Fit a grouped binomial outcome from a data set with case weights
Source:R/glm_grouped.R
glm_grouped.Rd
stats::glm()
assumes that a tabular data set with case weights corresponds
to "different observations have different dispersions" (see ?glm
).
In some cases, the case weights reflect that the same covariate pattern was
observed multiple times (i.e., frequency weights). In this case,
stats::glm()
expects the data to be formatted as the number of events for
each factor level so that the outcome can be given to the formula as
cbind(events_1, events_2)
.
glm_grouped()
converts data with integer case weights to the expected
"number of events" format for binomial data.
Arguments
- formula
A formula object with one outcome that is a two-level factors.
- data
A data frame with the outcomes and predictors (but not case weights).
- weights
An integer vector of weights whose length is the same as the number of rows in
data
. If it is a non-integer numeric, it will be converted to integer (with a warning).- ...
Options to pass to
stats::glm()
. Iffamily
is not set, it will automatically be assigned the basic binomial family.

-=-=-=-=-

- **Instruction**
Based on the glm_grouped documentation, explain in one to three sentences why data with frequency weights has to be converted before stats::glm() fits it.

-=-=-=-=-

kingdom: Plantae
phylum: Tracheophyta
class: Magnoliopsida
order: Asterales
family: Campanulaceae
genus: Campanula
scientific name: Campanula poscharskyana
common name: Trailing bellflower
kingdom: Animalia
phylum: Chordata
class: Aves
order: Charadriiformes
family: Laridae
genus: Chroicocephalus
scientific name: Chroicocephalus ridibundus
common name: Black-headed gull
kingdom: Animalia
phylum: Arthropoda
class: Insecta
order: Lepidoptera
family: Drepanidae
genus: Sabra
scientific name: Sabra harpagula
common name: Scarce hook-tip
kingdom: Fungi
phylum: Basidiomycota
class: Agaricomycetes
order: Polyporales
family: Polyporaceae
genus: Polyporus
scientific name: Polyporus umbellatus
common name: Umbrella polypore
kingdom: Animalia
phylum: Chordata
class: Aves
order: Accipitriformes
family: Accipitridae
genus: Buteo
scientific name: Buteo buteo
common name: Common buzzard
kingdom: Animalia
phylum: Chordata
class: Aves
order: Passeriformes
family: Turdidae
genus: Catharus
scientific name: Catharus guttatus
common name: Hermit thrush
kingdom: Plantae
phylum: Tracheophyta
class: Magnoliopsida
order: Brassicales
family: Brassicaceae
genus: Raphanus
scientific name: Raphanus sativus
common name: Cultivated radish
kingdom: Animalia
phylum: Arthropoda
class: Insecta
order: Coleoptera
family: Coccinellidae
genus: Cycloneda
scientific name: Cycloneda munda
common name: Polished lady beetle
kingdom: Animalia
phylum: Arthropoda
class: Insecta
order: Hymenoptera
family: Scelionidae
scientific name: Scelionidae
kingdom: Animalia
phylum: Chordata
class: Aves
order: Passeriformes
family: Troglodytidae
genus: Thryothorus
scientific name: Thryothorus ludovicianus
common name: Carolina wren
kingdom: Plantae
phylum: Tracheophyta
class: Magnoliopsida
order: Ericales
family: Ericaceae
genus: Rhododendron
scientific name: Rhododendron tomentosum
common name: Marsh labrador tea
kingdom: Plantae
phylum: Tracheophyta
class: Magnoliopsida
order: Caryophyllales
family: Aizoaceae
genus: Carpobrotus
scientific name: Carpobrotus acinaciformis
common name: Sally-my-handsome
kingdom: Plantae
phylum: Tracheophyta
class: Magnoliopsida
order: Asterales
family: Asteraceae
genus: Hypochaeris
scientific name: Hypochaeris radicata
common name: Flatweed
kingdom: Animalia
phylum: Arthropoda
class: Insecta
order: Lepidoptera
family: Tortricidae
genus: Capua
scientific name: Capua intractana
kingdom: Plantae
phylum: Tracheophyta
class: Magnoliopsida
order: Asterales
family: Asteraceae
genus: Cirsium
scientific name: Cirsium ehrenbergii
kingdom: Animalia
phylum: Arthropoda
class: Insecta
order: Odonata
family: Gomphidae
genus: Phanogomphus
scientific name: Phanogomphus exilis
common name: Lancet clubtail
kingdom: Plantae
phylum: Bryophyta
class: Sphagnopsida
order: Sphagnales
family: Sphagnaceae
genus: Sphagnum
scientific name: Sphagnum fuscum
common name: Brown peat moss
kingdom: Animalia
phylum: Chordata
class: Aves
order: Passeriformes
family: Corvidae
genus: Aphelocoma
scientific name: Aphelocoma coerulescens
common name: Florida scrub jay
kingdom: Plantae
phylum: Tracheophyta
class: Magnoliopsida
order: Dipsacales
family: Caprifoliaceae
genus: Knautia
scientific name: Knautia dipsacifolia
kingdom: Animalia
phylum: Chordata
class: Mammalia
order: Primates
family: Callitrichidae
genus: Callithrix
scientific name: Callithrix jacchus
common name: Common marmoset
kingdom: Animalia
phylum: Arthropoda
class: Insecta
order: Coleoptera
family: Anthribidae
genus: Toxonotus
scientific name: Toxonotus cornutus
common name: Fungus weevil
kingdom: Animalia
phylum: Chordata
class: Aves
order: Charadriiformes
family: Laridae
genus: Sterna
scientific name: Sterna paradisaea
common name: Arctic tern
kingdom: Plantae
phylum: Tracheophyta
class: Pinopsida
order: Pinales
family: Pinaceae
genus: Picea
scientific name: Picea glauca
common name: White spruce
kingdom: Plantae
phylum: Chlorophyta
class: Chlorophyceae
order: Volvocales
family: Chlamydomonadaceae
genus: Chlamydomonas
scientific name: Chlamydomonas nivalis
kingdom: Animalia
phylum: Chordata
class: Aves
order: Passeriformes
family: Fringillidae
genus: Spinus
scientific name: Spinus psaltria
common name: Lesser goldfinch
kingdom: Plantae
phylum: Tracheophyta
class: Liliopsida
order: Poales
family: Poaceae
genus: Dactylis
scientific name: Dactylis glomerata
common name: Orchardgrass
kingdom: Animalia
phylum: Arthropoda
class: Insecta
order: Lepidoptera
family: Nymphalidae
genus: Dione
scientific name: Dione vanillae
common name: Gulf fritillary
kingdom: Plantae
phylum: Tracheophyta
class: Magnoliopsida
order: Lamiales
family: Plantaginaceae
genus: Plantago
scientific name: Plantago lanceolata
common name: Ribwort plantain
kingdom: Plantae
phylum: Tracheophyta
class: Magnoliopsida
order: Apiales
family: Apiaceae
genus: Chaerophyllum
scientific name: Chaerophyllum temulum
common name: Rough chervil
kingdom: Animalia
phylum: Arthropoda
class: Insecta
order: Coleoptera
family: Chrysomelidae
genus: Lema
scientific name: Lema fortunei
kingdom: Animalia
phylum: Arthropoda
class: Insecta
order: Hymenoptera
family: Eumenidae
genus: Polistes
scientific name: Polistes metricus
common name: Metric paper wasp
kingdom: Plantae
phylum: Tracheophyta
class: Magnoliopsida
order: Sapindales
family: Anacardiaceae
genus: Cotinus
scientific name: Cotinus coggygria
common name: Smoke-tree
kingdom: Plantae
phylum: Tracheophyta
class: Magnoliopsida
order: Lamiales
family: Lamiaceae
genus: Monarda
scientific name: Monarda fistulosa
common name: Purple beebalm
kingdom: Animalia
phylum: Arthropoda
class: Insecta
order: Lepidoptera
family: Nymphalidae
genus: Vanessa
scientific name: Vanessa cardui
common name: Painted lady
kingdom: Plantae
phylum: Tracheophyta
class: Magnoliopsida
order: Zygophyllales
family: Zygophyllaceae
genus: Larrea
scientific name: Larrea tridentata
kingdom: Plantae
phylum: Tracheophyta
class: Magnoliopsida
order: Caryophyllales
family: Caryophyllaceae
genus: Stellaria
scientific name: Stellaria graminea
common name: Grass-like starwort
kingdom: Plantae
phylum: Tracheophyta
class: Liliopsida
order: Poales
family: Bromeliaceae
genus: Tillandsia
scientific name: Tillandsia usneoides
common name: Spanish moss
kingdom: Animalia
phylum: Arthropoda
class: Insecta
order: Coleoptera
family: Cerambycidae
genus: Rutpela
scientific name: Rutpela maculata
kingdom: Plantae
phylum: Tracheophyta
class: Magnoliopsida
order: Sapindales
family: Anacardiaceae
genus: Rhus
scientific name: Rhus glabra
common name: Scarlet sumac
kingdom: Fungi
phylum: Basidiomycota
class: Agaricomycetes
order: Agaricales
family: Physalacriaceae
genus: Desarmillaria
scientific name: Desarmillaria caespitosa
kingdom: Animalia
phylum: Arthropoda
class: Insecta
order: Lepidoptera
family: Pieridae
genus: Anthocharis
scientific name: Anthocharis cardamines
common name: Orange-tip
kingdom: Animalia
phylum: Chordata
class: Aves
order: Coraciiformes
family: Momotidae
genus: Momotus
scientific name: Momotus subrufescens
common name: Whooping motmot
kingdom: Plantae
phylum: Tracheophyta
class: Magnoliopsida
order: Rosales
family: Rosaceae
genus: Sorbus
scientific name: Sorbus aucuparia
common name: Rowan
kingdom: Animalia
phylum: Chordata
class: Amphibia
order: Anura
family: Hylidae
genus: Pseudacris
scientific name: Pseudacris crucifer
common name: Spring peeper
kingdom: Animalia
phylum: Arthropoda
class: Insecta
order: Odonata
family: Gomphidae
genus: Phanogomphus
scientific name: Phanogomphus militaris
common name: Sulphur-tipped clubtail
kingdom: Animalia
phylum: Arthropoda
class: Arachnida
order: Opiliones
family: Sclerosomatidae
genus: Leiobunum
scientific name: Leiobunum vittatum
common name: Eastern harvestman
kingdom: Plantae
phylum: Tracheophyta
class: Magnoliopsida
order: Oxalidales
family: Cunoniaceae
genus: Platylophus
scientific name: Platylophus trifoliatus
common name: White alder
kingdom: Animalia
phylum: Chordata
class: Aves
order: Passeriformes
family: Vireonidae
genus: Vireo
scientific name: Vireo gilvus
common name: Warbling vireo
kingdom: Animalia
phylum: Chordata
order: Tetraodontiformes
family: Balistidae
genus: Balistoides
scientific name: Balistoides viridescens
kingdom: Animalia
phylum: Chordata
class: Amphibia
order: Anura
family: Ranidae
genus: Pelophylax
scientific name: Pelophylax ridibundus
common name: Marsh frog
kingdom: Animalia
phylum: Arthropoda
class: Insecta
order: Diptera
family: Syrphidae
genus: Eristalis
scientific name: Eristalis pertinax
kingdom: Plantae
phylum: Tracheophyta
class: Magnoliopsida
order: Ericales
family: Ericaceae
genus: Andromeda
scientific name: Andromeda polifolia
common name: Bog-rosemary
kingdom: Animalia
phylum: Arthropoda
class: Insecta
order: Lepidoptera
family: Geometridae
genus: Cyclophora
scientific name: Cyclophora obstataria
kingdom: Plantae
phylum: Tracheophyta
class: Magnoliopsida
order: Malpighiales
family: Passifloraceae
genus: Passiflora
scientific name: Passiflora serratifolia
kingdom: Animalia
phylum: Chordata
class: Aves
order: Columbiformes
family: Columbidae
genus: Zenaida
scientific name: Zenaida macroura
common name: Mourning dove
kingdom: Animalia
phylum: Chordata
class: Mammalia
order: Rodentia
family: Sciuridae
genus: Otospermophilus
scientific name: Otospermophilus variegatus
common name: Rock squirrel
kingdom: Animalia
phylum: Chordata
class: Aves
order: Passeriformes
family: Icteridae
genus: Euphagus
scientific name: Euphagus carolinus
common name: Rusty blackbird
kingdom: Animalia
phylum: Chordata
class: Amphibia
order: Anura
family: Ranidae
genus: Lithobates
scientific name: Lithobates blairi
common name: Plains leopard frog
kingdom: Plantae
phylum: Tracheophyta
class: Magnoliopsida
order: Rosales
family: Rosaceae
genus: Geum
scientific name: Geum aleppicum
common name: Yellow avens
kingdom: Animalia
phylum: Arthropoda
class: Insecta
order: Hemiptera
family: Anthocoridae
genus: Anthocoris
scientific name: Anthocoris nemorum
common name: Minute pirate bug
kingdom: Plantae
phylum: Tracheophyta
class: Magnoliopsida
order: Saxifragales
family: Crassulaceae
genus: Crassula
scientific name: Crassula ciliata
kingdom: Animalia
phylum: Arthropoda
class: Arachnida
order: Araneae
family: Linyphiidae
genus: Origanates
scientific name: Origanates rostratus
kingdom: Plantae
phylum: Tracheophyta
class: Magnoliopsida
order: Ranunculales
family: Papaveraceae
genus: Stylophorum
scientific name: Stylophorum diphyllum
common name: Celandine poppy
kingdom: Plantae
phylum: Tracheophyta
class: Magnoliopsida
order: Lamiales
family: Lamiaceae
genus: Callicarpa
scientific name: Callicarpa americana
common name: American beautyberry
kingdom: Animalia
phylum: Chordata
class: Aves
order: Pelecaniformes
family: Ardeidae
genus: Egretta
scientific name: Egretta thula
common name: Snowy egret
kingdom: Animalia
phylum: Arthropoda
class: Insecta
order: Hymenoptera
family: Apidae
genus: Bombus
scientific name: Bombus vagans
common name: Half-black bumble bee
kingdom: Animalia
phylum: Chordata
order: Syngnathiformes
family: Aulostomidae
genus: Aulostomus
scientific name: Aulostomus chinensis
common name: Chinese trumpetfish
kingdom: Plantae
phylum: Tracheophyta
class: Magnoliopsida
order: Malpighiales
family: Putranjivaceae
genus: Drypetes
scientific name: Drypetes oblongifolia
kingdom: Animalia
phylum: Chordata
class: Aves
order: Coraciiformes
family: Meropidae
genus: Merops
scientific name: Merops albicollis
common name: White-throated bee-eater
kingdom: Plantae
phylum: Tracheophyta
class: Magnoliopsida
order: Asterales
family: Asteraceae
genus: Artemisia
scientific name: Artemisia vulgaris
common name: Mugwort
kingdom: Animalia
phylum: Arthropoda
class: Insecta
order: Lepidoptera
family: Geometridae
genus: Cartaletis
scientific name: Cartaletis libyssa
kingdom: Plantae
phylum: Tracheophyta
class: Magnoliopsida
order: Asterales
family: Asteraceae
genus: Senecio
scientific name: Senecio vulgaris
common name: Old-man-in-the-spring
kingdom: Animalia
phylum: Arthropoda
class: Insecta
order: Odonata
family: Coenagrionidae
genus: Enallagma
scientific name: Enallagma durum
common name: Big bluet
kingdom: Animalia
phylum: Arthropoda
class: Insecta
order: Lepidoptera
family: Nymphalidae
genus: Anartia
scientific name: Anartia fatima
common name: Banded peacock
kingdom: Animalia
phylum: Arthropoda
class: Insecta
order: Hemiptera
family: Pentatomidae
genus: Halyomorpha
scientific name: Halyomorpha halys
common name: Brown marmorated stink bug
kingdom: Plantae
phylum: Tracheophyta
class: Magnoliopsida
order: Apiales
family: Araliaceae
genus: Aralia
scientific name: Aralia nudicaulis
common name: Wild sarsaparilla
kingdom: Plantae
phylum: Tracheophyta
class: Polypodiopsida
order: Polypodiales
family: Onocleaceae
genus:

-=-=-=-=-

- **Expected answer**
stats::glm() assumes that case weights in a tabular data set mean that different observations have different dispersions. When the weights instead show that the same covariate pattern was observed multiple times, glm() expects the outcome as the number of events for each factor level, given in the formula as cbind(events_1, events_2). glm_grouped() therefore converts data with integer case weights into this "number of events" format for binomial data.